_Written task_. Copy the lines below word for word, leaving out the pictures.
------------------------------------------------
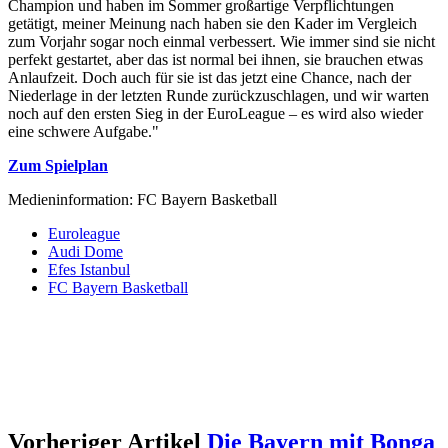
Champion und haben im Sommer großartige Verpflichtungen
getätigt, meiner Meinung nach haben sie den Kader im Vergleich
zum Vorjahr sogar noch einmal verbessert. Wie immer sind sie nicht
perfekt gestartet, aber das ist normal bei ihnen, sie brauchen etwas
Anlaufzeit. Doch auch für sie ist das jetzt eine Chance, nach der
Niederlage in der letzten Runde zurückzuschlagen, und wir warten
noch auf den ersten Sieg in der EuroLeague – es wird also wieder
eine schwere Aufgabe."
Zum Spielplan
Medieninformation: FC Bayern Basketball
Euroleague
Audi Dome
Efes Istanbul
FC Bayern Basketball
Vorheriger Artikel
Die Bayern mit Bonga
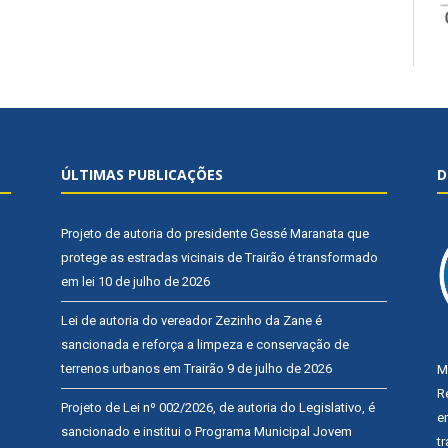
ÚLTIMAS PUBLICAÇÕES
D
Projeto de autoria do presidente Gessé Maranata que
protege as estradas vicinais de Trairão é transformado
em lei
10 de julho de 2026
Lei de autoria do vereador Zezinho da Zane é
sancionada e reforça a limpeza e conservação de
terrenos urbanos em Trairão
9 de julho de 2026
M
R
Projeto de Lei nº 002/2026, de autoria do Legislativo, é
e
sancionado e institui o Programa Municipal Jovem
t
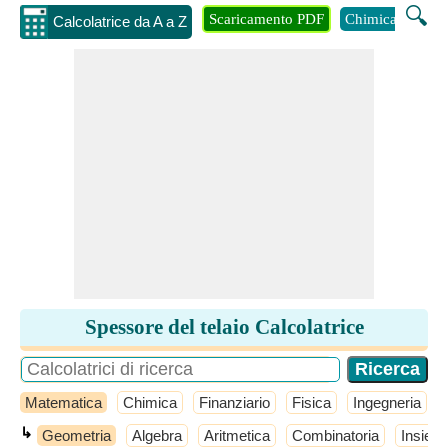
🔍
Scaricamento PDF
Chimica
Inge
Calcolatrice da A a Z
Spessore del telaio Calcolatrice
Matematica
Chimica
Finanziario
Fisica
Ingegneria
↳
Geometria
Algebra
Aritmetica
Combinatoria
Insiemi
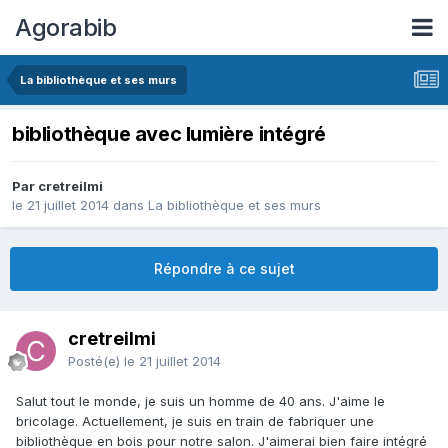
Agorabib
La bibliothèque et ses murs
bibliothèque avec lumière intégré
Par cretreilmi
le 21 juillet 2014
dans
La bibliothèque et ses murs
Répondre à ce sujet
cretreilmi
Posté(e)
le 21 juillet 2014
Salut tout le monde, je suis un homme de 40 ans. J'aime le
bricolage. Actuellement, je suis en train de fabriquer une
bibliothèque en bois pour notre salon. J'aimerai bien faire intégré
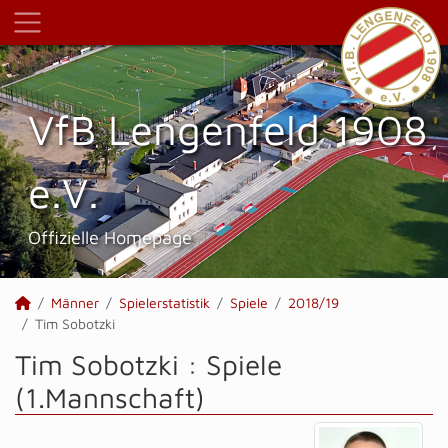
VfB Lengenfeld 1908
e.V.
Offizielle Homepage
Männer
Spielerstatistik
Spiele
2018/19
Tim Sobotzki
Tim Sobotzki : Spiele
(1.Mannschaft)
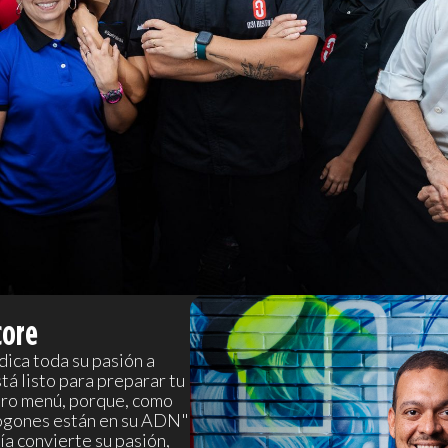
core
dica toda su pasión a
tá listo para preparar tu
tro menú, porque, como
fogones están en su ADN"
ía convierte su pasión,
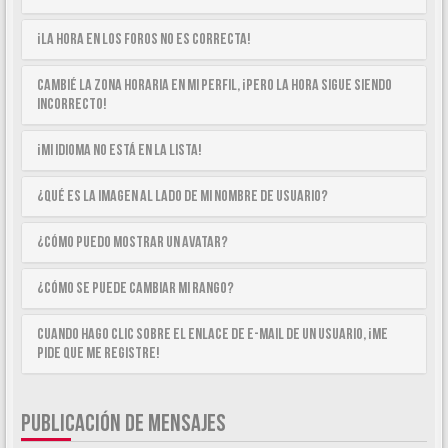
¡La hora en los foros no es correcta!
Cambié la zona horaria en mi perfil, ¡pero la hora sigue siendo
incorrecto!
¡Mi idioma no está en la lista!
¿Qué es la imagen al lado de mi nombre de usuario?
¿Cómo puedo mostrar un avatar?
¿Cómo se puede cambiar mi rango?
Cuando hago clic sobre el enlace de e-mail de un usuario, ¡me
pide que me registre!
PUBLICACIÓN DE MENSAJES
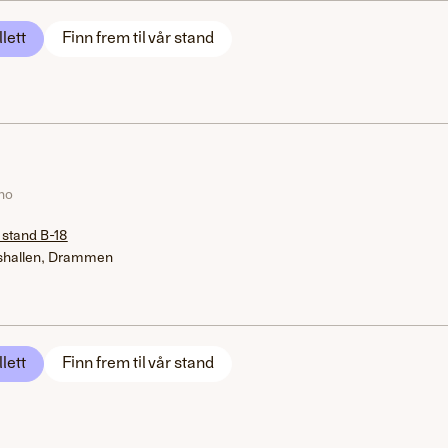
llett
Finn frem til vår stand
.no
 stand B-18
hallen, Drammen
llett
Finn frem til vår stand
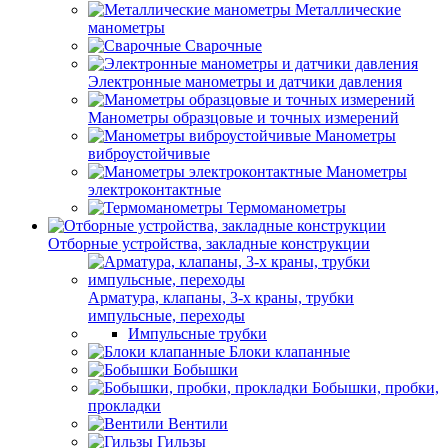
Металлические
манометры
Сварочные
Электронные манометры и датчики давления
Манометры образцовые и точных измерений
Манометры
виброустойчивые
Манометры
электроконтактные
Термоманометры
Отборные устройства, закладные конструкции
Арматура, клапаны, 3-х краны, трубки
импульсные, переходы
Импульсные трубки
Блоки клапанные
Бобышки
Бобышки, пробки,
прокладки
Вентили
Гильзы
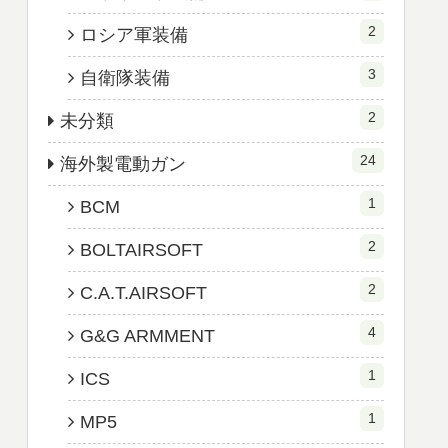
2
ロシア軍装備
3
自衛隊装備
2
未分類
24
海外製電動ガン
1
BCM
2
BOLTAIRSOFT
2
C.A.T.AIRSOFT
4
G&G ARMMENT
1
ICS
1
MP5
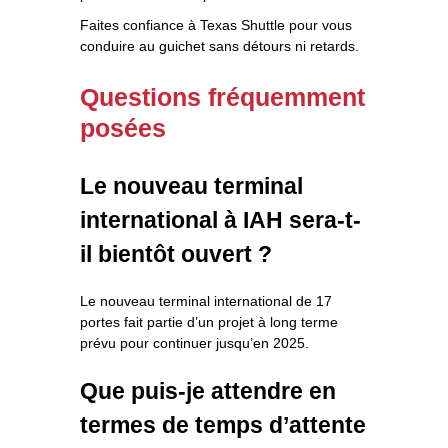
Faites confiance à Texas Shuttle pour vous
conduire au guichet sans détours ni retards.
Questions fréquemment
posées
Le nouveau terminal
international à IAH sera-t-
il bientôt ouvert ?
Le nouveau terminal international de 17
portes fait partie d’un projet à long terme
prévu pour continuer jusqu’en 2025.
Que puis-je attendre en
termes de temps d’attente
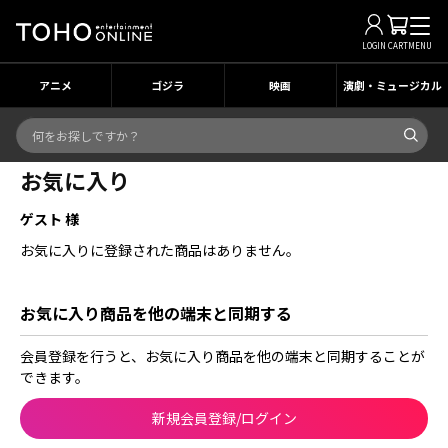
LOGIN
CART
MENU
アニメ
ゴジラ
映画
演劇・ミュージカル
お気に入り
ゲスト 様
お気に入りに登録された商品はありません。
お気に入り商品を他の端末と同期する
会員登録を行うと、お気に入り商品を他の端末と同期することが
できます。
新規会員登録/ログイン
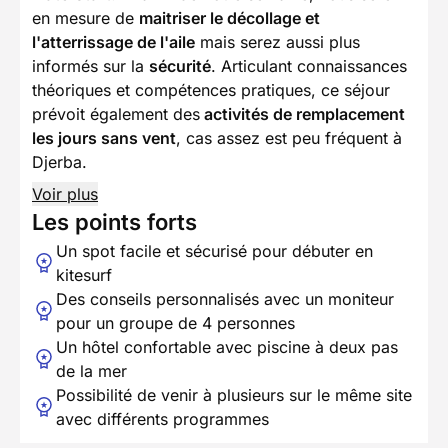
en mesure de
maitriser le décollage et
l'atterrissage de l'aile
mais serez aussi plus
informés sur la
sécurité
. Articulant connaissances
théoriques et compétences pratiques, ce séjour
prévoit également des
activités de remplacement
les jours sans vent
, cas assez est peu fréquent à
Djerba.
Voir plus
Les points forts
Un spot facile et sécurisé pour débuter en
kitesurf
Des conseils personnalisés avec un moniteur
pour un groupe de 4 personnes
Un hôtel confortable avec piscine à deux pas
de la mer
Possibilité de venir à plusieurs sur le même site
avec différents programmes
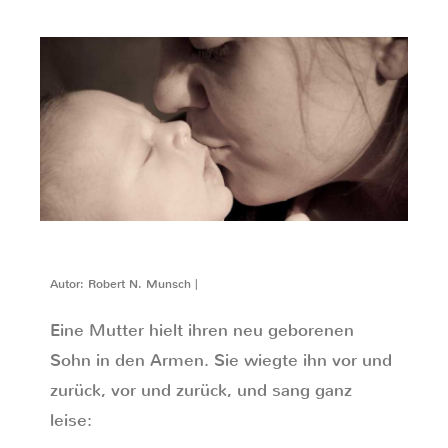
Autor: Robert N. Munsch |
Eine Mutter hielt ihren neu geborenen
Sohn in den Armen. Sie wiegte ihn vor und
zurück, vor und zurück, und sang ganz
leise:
------------------------------------------------
_Reply_.
Champion und haben im Sommer großartige Verpflichtungen
getätigt, meiner Meinung nach haben sie den Kader im Vergleich
zum Vorjahr sogar noch einmal verbessert. Wie immer sind sie nicht
perfekt gestartet, aber das ist normal bei ihnen, sie brauchen etwas
Anlaufzeit. Doch auch für sie ist das jetzt eine Chance, nach der
Niederlage in der letzten Runde zurückzuschlagen, und wir warten
noch auf den ersten Sieg in der EuroLeague – es wird also wieder
eine schwere Aufgabe."
Zum Spielplan
Medieninformation: FC Bayern Basketball
Euroleague
Audi Dome
Efes Istanbul
FC Bayern Basketball
Vorheriger Artikel
Die Bayern mit Bonga
ÚLTIMAS PUBLICAÇÕES
D
Projeto de autoria do presidente Gessé Maranata que
protege as estradas vicinais de Trairão é transformado
em lei
10 de julho de 2026
Lei de autoria do vereador Zezinho da Zane é
sancionada e reforça a limpeza e conservação de
terrenos urbanos em Trairão
9 de julho de 2026
M
R
Projeto de Lei nº 002/2026, de autoria do Legislativo, é
e
sancionado e institui o Programa Municipal Jovem
t
🔍
Scaricamento PDF
Chimica
Inge
Calcolatrice da A a Z
Spessore del telaio Calcolatrice
Matematica
Chimica
Finanziario
Fisica
Ingegneria
↳
Geometria
Algebra
Aritmetica
Combinatoria
Insiemi
Agorabib
La bibliothèque et ses murs
bibliothèque avec lumière intégré
Par cretreilmi
le 21 juillet 2014
dans
La bibliothèque et ses murs
Répondre à ce sujet
cretreilmi
Posté(e)
le 21 juillet 2014
Salut tout le monde, je suis un homme de 40 ans. J'aime le
bricolage. Actuellement, je suis en train de fabriquer une
bibliothèque en bois pour notre salon. J'aimerai bien faire intégré
VfB Lengenfeld 1908
e.V.
Offizielle Homepage
Männer
Spielerstatistik
Spiele
2018/19
Tim Sobotzki
Tim Sobotzki : Spiele
(1.Mannschaft)
core
dica toda su pasión a
tá listo para preparar tu
tro menú, porque, como
fogones están en su ADN"
ía convierte su pasión,
¡La hora en los foros no es correcta!
Cambié la zona horaria en mi perfil, ¡pero la hora sigue siendo
incorrecto!
¡Mi idioma no está en la lista!
¿Qué es la imagen al lado de mi nombre de usuario?
¿Cómo puedo mostrar un avatar?
¿Cómo se puede cambiar mi rango?
Cuando hago clic sobre el enlace de e-mail de un usuario, ¡me
pide que me registre!
PUBLICACIÓN DE MENSAJES
llett
Finn frem til vår stand
.no
 stand B-18
hallen, Drammen
llett
Finn frem til vår stand
Металлические
манометры
Сварочные
Электронные манометры и датчики давления
Манометры образцовые и точных измерений
Манометры
виброустойчивые
Манометры
электроконтактные
Термоманометры
Отборные устройства, закладные конструкции
Арматура, клапаны, 3-х краны, трубки
импульсные, переходы
Импульсные трубки
Блоки клапанные
Бобышки
Бобышки, пробки,
прокладки
Вентили
Гильзы
2
ロシア軍装備
3
自衛隊装備
2
未分類
24
海外製電動ガン
1
BCM
2
BOLTAIRSOFT
2
C.A.T.AIRSOFT
4
G&G ARMMENT
1
ICS
1
MP5
Faites confiance à Texas Shuttle pour vous
conduire au guichet sans détours ni retards.
Questions fréquemment
posées
Le nouveau terminal
international à IAH sera-t-
il bientôt ouvert ?
Le nouveau terminal international de 17
portes fait partie d’un projet à long terme
prévu pour continuer jusqu’en 2025.
Que puis-je attendre en
termes de temps d’attente
LOGIN
CART
MENU
アニメ
ゴジラ
映画
演劇・ミュージカル
お気に入り
ゲスト 様
お気に入りに登録された商品はありません。
お気に入り商品を他の端末と同期する
会員登録を行うと、お気に入り商品を他の端末と同期することが
できます。
新規会員登録/ログイン
en mesure de
maitriser le décollage et
l'atterrissage de l'aile
mais serez aussi plus
informés sur la
sécurité
. Articulant connaissances
théoriques et compétences pratiques, ce séjour
prévoit également des
activités de remplacement
les jours sans vent
, cas assez est peu fréquent à
Djerba.
Voir plus
Les points forts
Un spot facile et sécurisé pour débuter en
kitesurf
Des conseils personnalisés avec un moniteur
pour un groupe de 4 personnes
Un hôtel confortable avec piscine à deux pas
de la mer
Possibilité de venir à plusieurs sur le même site
avec différents programmes
Autor: Robert N. Munsch |
Eine Mutter hielt ihren neu geborenen
Sohn in den Armen. Sie wiegte ihn vor und
zurück, vor und zurück, und sang ganz
leise:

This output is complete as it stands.